Testing for certification should be hard. It should raise the profession as a whole. Mentors and novice interpreters should have their skills bettered by striving to achieve the standard set by the test. Fundamentally that standard must be fair and transparent to the membership.

Long before there was RID, an interpreter’s skill level was assessed by native users of ASL. People with Deaf parents or siblings or other people who were Hearing but also with deep ties to the Deaf community would put eyes and ears on novice interpreters’ work. Feedback that is clear and in-depth leads to the greatest growth. Modern testing for certification must reflect these roots. The interpreting profession has grown tremendously since that first conference at Ball State more than a half century ago. Sadly, certification has become not only the gold standard but the only standard for community interpreters to strive for. Because the stakes for passing certification testing are so incredibly high, shouldn’t such a test provide the most in-depth, carefully considered feedback and assessment a professional interpreter can receive in the course of their career?
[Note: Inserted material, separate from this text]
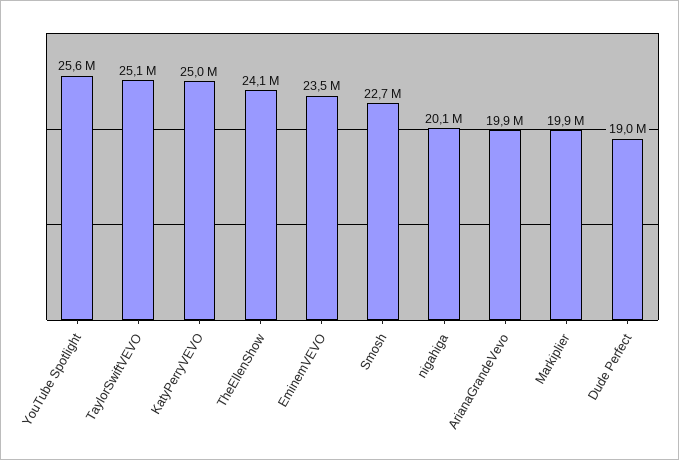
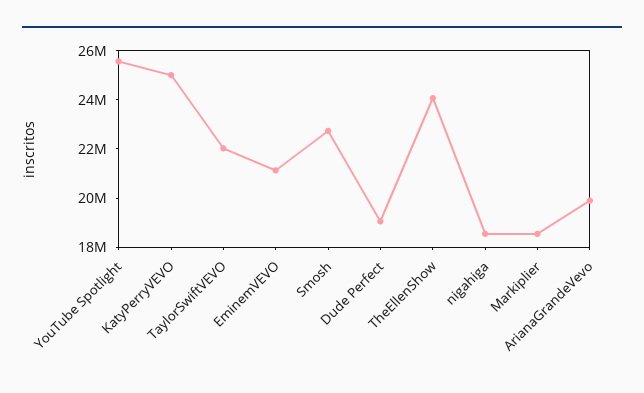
TaylorSwiftVEVO: 25100000 -> 22000000
EminemVEVO: 23500000 -> 21000000
nigahiga: 20100000 -> 18500000
Markiplier: 19900000 -> 18500000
The current iteration of the National Interpreter Certification test is not transparent. It is unclear to mentors, teachers of interpreters and interpreters striving for certification what precisely is the threshold and what can be done to rise to that level. Given all of this confusion and the abysmal pass rate that no psychometrics can support, we urge the full membership to demand a suspension of this test and the careful crafting of a test that is valid.